The ALS Association is a charity designed to combat Amyotrophic Lateral Sclerosis (ALS), also known as Lou Gehrig’s disease. ALS primarily attacks the nerves in the brain and spinal cord eventually disconnecting communication between motor nerves. The progressive degeneration of motor nerves can lead to death (ALS.org).
The ALS Association has raised a substantial amount of money through their famous “Ice Bucket Challenge.” The Ice Bucket Challenge dares those who accept it to pour a bucket of ice water over their head. Those who fail to accomplish this challenge, during the required time, are asked to donate to the association.
Through this fundraiser, they have raised millions. How much exactly? As of August 29, 2014, the ALS Association had raised over $100 million and the number keeps increasing.
However, there is growing speculation of how the association is managing their money. A recent financial report released by the ALS Association shows that they are only investing 28% percent of fundraised money to find a cure for ALS. People are surprised to find out that a so-called non-profit organization is doing so little to find a cure.

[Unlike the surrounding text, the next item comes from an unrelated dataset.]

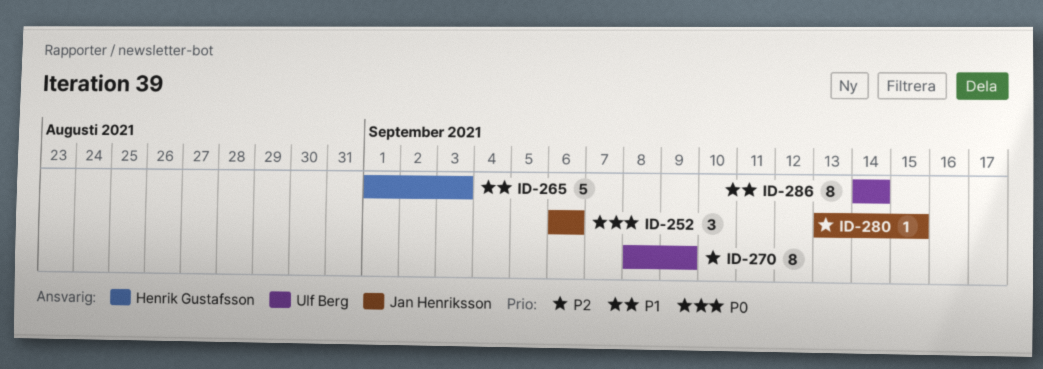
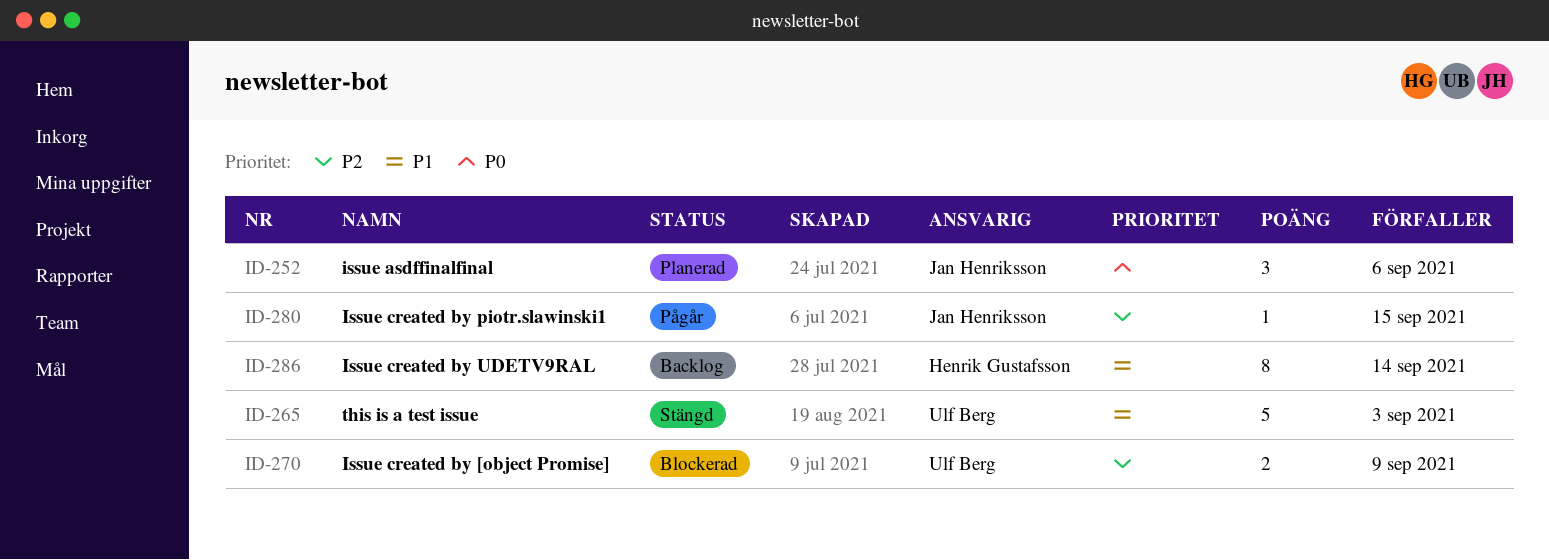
ID-265, owner: Henrik Gustafsson -> Ulf Berg
ID-270, estimate: 8 -> 2
ID-286, owner: Ulf Berg -> Henrik Gustafsson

In reality, the ALS Association does a lot to help combat ALS. Their research includes identifying ALS genes, understanding disease mechanisms, using stem cells for disease modeling and therapy testing, finding disease biomarkers, developing therapies, and improving clinical trials (ALS.org).
Finding a cure is not as easy as it seems, so meanwhile, they provide community services such as therapy and support groups to help those already suffering from ALS.
*Numbers are from our latest financial statement
*Annual Report Pie Chart Adjustment
Due to an anomaly that occurred during the rounding of the financial data for the pie chart, the percentages totaled only 99 percent. After recalculating, we have adjusted the percentages to correctly reflect that 28 percent, instead of 27 percent, is allocated to research. We regret this oversight and apologize for any confusion.